La pulseada por la sede de la Finalissima 2026 entró en tiempo de descuento tras el rechazo categórico de la AFA a jugar en el Santiago Bernabéu. Claudio Tapia y Alejandro Domínguez se reunieron este jueves por la noche para unificar criterios y dejarle claro a la UEFA que no aceptarán ser visitantes en Madrid.

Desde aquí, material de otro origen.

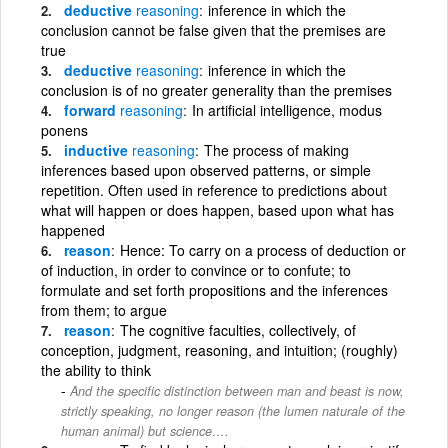
deductive
reasoning
inference in which the
conclusion cannot be false given that the premises are
true
deductive
reasoning
inference in which the
conclusion is of no greater generality than the premises
forward
reasoning
In artificial intelligence, modus
ponens
inductive
reasoning
The process of making
inferences based upon observed patterns, or simple
repetition. Often used in reference to predictions about
what will happen or does happen, based upon what has
happened
reason
Hence: To carry on a process of deduction or
of induction, in order to convince or to confute; to
formulate and set forth propositions and the inferences
from them; to argue
reason
The cognitive faculties, collectively, of
conception, judgment, reasoning, and intuition; (roughly)
the ability to think
And the specific distinction between man and beast is now,
strictly speaking, no longer reason (the lumen naturale of the
human animal) but science….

A pesar del “no” rotundo a España, la postura de los dirigentes sudamericanos tuvo un giro importante respecto a la localía. Ahora, tanto la Conmebol como la AFA se muestran dispuestos a que el gran duelo se dispute en suelo europeo, siempre y cuando se trate de un territorio neutral que no favorezca a ninguno de los dos campeones.
Los destinos que volvieron a tomar fuerza en las últimas horas son Inglaterra, Italia y Portugal. El objetivo de las organizaciones es encontrar un estadio de primer nivel que garantice imparcialidad, alejando definitivamente la posibilidad de jugar en el Monumental debido a los shows de AC/DC ya programados.
La definición final se conocerá entre este viernes y el sábado tras una reunión clave con las autoridades de la UEFA. Todo esto ocurre en medio de un clima tenso, ya que solo faltan 14 días para la fecha estipulada y los hinchas de la Scaloneta aún no saben en qué rincón del mapa deberán alentar al equipo.
Es una semana agitada para el “Chiqui” Tapia, quien además de negociar sedes, tuvo que presentarse ante la Justicia para declarar en una causa por presunta retención de aportes. Entre pasillos de tribunales y cenas de negocios, el dirigente busca cerrar un acuerdo que proteja la competitividad de la Selección Argentina frente al gigante europeo.